The influence of Carex aquatilis and Juncus balticus on methane dynamics: A comparison with water sourced from a natural and a constructed fen
As fen peatlands have been heavily disturbed by resource extraction in northeastern Alberta, Canada, fen construction has been completed. In order to optimize biogeochemical function of future constructed fens, it is beneficial to understand methane (CH₄) cycling of newly constructed fens, and how revegetation strategies influence CH₄ dynamics. Here, we investigate the effects of two vascular species used for fen construction on CH₄ dynamics. A factorial greenhouse experiment using peat columns and a laboratory incubation experiment were used to understand differences in CH₄ production, emissions, pore water concentration, and oxidation between Carex aquatilis Wahlenb. and Juncus balticus Willd. The experiment also considered how water sourced from the constructed fen influenced CH₄ dynamics compared to natural rich fen water. Higher pore water CH₄ concentration and potential CH₄ production were found at C. aquatilis columns, possibly associated with higher labile carbon throughout the column. In columns with J. balticus, evidence to support radial oxygen loss reducing CH₄ concentration and production was found.
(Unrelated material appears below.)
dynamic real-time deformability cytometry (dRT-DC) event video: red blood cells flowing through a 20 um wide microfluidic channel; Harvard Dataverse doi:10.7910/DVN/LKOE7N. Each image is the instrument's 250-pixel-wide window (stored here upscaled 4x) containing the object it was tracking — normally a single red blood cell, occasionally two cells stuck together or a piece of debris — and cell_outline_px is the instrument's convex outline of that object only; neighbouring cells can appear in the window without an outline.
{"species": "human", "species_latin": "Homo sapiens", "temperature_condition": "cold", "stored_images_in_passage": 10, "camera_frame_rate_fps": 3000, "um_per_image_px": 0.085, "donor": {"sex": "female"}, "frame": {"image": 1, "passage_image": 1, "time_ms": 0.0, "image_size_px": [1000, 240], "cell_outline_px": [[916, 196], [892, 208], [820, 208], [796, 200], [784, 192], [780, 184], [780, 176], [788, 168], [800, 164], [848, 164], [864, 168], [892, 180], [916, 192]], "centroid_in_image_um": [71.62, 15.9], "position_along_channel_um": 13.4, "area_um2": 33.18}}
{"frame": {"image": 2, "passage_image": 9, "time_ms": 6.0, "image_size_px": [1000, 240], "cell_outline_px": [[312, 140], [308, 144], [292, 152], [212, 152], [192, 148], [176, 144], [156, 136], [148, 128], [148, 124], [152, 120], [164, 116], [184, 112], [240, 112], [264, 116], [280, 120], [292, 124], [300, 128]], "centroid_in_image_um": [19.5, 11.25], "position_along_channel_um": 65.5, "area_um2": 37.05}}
Water sampled from peat columns with constructed fen water had higher Fe (all cation forms), Mn (all cation forms), SO₄²−, and NO₃− compared to columns with rich fen water, which corresponded to lower CH₄ emissions and pore water concentration. Results from this study could be used to inform revegetation designs of future constructed fens that consider greenhouse gas emissions, including CH₄, as a reclamation goal.